[TEXTO DEL EJERCICIO]

********************

La Cartuja de Sevilla nombra nuevo consejo, ficha equipo directivo y reabre la fábrica
La Cartuja de Sevilla, fabricante de vajillas de alta calidad desde 1841, entra en la fase decisiva de su reactivación y crecimiento con la constitución del nuevo Consejo de Administración, la incorporación de un equipo directivo de alto nivel y la reapertura de la planta tras dos meses de limpieza y reacondicionamiento.
Los nuevos accionistas, que formalizaron la adquisición de la unidad productiva y de las marcas históricas el pasado 30 de enero, ya constituyeron el nuevo Consejo de Administración, que está presidido por Javier Targhetta. El nuevo órgano de gobierno queda integrado por Gabriela Luksic y Paola Luksic, titulares del 40% del capital respectivamente (junto a otros dos consejeros nombrados por cada una de ellas), y por Javier Targhetta y Mar Madrid, que controlan conjuntamente el 20% del capital.
Nuevo equipo directivo
Una de las primeras decisiones estratégicas del nuevo Consejo ha sido configurar un equipo directivo altamente cualificado para liderar una nueva etapa de expansión, modernización e internacionalización de La Cartuja de Sevilla. La compañía ha incorporado como nueva directora general a la ingeniera industrial sevillana Carmen Granja. Junto a ella, Sebastián Fernández Vallejo ha sido nombrado nuevo director de Producción. Por su parte, la directiva sevillana Isabel Lara ha sido designada nueva directora comercial.

********************

[MATERIAL EXTRAÍDO]
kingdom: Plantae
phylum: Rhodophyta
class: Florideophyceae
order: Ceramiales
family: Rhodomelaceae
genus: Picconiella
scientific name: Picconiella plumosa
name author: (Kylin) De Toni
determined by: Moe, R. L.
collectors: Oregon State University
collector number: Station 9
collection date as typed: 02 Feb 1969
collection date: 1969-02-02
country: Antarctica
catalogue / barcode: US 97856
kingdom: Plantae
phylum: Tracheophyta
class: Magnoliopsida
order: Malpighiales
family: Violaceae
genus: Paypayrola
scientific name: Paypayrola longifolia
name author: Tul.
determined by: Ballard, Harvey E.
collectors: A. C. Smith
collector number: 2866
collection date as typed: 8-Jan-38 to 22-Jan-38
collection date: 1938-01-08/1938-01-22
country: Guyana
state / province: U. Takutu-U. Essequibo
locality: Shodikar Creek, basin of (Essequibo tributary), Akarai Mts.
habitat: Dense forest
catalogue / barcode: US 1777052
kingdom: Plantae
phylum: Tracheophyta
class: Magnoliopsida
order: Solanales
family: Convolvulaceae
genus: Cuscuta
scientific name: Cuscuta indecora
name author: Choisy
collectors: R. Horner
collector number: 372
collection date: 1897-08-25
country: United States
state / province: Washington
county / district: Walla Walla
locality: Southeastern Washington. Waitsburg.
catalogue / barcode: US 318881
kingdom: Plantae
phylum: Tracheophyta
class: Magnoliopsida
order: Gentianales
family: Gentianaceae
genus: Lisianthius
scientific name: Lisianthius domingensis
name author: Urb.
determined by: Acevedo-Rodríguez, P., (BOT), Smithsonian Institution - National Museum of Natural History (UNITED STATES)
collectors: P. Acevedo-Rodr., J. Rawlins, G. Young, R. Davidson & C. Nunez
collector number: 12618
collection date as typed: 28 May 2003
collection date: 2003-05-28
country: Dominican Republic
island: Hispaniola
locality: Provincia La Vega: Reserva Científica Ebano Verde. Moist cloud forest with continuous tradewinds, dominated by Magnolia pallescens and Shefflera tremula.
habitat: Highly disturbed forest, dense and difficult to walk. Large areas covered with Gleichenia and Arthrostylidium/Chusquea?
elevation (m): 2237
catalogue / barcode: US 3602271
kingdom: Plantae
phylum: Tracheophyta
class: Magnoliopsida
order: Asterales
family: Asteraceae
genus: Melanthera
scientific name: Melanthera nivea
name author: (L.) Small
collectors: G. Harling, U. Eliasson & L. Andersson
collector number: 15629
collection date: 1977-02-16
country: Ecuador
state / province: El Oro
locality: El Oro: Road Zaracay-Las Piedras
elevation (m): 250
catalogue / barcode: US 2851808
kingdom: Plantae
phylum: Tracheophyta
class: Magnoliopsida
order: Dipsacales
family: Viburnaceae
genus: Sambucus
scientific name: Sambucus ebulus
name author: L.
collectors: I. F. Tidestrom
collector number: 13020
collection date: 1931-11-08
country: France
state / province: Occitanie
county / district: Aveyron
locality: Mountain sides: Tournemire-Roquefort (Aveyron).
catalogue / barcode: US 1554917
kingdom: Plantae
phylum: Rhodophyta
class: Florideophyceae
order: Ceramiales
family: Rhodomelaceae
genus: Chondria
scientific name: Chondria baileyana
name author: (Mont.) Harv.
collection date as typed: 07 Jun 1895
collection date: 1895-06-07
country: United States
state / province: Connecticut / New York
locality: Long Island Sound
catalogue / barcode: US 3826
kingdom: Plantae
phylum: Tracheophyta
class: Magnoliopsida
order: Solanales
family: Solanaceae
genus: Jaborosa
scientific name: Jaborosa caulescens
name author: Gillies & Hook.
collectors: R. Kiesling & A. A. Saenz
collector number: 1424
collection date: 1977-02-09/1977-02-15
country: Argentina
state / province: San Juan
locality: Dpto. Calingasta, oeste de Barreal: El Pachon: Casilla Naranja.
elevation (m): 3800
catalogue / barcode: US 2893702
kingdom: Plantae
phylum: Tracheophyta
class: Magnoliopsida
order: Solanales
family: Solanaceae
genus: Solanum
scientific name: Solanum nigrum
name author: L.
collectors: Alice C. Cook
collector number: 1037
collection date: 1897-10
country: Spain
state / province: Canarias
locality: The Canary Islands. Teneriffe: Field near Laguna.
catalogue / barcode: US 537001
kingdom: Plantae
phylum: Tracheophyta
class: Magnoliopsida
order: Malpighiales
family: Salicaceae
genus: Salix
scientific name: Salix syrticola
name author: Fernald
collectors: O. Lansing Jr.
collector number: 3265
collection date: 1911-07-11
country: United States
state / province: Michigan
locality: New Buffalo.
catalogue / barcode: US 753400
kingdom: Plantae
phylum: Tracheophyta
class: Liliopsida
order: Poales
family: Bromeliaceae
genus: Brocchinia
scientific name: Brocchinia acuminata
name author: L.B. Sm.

********************

[PROBLEMAS Y TAREAS]
a: Vuelve a escribir el fragmento del texto sobre La Cartuja de Sevilla desde "La Cartuja de Sevilla nombra" hasta "limpieza y reacondicionamiento.", ambos incluidos.
b: Responde a estas preguntas con datos del texto sobre La Cartuja de Sevilla:
(i) ¿Desde qué año fabrica vajillas la empresa?
(ii) ¿Quién preside el nuevo Consejo de Administración?
(iii) ¿Qué cargo se le ha asignado a Isabel Lara?
c: Prosigue el texto sobre La Cartuja de Sevilla a partir de su última oración.

[RESULTADOS ESPERADOS]
a:
La Cartuja de Sevilla nombra nuevo consejo, ficha equipo directivo y reabre la fábrica
La Cartuja de Sevilla, fabricante de vajillas de alta calidad desde 1841, entra en la fase decisiva de su reactivación y crecimiento con la constitución del nuevo Consejo de Administración, la incorporación de un equipo directivo de alto nivel y la reapertura de la planta tras dos meses de limpieza y reacondicionamiento.

b:
(i) Desde 1841.
(ii) Javier Targhetta.
(iii) Nueva directora comercial.

c:
Reapertura de la fábrica y fin del ERTE
En paralelo a la configuración del nuevo equipo directivo, durante los dos últimos meses la prioridad ha sido poner las instalaciones en condiciones operativas tras un prolongado periodo de inactividad. Para ello, la compañía ha desarrollado un intenso proceso de limpieza, acondicionamiento de espacios, revisión técnica de la maquinaria y recuperación de suministros esenciales. Gracias a esta primera fase de actuación, La Cartuja de Sevilla ha podido dar por finalizado el ERTE al que estaba sometida, de modo que los treinta trabajadores de la empresa se han reincorporado ya a la actividad y están colaborando en la puesta a punto de la fábrica.
La compañía prevé iniciar las primeras producciones en las próximas semanas, una vez culminen las comprobaciones técnicas de la maquinaria y, especialmente, de los hornos. Además, los nuevos accionistas ya han movilizado una primera inversión cercana a los dos millones de euros para la reactivación inicial, dentro de un plan más amplio de modernización industrial y mejora progresiva de la capacidad productiva, la seguridad, la eficiencia y la calidad de las instalaciones.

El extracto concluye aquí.